Efficiency when inserting into mongodb (pymongo)

2019-07-30 06:21发布

问题:

Updated for clarity: I need advice for performance when inserting/appending to a capped collection. I have two python scripts running:

(1) Tailing the cursor.

while WSHandler.cursor.alive:
        try:
            doc = WSHandler.cursor.next()
            self.render(doc)

(2) Inserting like so:

def on_data(self, data):                      #Tweepy
    if (len(data) > 5):
        data = json.loads(data)
        coll.insert(data)                     #insert into mongodb
        #print(coll.count())
        #print(data)

and it's running fine for a while (at 50 inserts/second). Then, after 20-60secs, it stumbles, hits the cpu roof (though it was running at 20% before), and never recovers. My mongostats take a dive (the dive is shown below).

Mongostat output:

The CPU is now choked, by the processes doing the insertion (at least according to htop).

When I run the Tweepy lines above with print(data) instead of adding it to db (coll.insert(data)), everything's running along fine at 15% cpu use.

What I see in mongostats:

  • res keeps climbing. (Though clogs may happen at 40m as well as run fine on 100m.)
  • flushes do not seem to interfere.
  • locked % is stable at 0.1%. Would this lead to clogging eventually?

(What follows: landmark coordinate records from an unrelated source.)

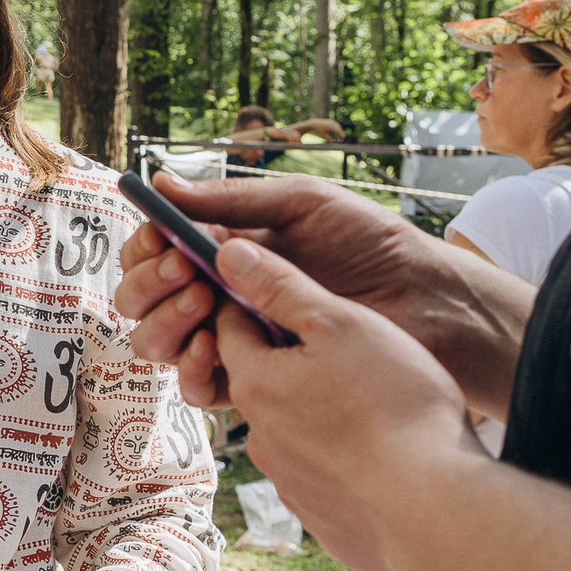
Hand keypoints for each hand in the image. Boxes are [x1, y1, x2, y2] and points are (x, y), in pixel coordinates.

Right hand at [114, 172, 531, 417]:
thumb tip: (161, 184)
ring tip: (205, 304)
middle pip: (145, 298)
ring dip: (165, 321)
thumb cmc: (371, 244)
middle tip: (186, 271)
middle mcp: (220, 294)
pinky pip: (199, 387)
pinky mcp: (258, 381)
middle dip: (150, 284)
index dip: (145, 247)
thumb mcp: (301, 203)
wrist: (425, 301)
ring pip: (158, 342)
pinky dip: (191, 369)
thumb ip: (230, 199)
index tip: (160, 237)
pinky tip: (210, 350)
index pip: (155, 250)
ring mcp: (235, 338)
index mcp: (225, 248)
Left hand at [205, 236, 485, 570]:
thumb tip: (228, 254)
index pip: (231, 326)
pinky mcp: (320, 517)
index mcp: (255, 383)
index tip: (282, 289)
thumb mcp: (342, 325)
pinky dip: (342, 459)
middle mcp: (258, 437)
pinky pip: (323, 475)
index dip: (254, 300)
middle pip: (262, 380)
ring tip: (371, 402)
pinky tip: (382, 453)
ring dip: (318, 411)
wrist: (436, 513)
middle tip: (343, 347)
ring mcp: (288, 482)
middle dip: (290, 359)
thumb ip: (283, 288)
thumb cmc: (396, 408)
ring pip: (292, 429)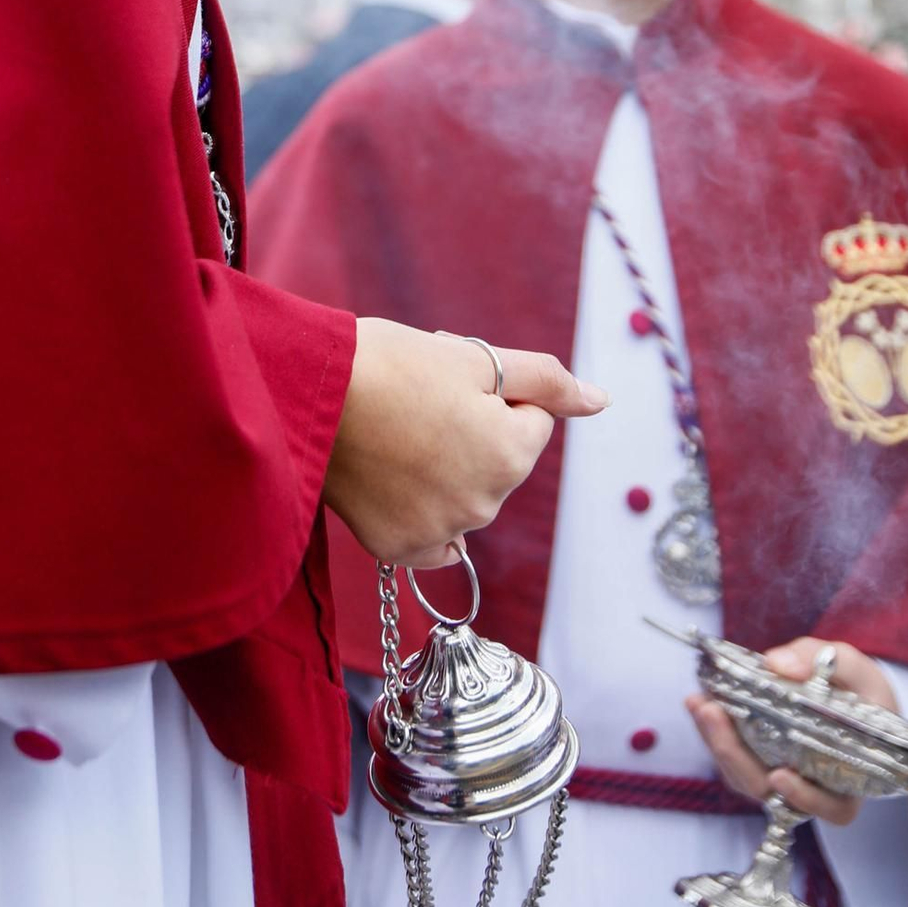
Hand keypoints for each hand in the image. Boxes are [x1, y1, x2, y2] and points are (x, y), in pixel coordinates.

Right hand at [324, 318, 608, 568]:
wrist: (305, 392)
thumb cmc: (390, 362)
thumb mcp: (474, 357)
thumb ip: (547, 382)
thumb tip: (602, 401)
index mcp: (512, 455)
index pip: (528, 420)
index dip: (490, 393)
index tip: (444, 381)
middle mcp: (485, 506)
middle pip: (497, 461)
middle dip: (470, 433)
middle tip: (414, 402)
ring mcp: (439, 534)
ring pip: (464, 495)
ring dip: (443, 469)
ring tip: (392, 433)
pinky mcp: (397, 549)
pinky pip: (431, 537)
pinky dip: (420, 512)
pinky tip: (390, 479)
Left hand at [686, 638, 899, 826]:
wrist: (856, 692)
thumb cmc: (863, 689)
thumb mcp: (854, 668)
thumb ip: (819, 659)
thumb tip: (776, 663)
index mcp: (853, 778)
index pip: (834, 808)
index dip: (805, 798)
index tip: (780, 777)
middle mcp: (817, 788)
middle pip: (773, 794)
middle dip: (736, 757)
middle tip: (712, 713)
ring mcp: (786, 778)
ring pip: (748, 779)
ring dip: (719, 744)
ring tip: (699, 704)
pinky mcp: (763, 762)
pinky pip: (737, 761)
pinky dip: (716, 735)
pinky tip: (700, 704)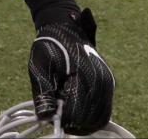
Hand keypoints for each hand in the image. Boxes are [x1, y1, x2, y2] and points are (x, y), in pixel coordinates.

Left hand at [28, 9, 114, 135]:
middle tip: (57, 107)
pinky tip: (73, 100)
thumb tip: (45, 117)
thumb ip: (42, 91)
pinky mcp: (108, 84)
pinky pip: (102, 110)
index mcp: (86, 76)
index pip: (78, 115)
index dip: (62, 118)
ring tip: (64, 102)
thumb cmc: (49, 44)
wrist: (64, 25)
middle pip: (91, 120)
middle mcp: (102, 81)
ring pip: (99, 118)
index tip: (50, 111)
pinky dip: (88, 113)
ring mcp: (108, 83)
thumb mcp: (39, 65)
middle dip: (72, 120)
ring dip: (81, 118)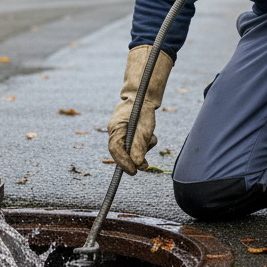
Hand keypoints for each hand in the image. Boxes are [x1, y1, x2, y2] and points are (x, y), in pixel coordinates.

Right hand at [108, 45, 173, 174]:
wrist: (143, 94)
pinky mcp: (128, 132)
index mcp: (115, 128)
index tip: (134, 171)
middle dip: (134, 158)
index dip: (124, 163)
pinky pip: (135, 143)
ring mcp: (121, 132)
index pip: (116, 150)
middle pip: (122, 151)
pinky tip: (150, 135)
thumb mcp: (144, 128)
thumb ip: (140, 145)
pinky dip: (144, 143)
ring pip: (130, 148)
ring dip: (142, 148)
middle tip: (145, 165)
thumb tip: (138, 164)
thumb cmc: (143, 108)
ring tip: (151, 138)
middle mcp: (115, 131)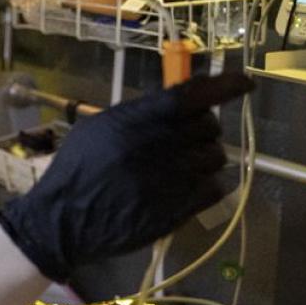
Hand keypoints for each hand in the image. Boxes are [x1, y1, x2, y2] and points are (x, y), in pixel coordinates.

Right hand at [0, 72, 252, 280]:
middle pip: (208, 126)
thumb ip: (135, 114)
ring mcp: (167, 180)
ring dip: (206, 159)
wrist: (61, 221)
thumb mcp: (95, 129)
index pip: (189, 96)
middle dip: (205, 129)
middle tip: (190, 138)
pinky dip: (207, 186)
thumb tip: (179, 102)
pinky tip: (187, 188)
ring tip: (185, 166)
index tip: (244, 83)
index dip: (223, 86)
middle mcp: (153, 147)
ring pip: (215, 158)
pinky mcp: (175, 210)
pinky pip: (214, 188)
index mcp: (131, 122)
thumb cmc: (76, 171)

(I'm running AWS microinstance; pymongo.)

回答1:

I would suggest using mongostat while running your tests. There are many things that could be wrong but mongostat will give you a good indication.

http://docs.mongodb.org/manual/reference/mongostat/

The first two things I would look at are the lock percentage and the data throughput. With reasonable throughput on dedicated machines I typically get into the 1000-2000 updates/inserts per second before suffering any degradation. This has been the case for several large production deployments I have worked with.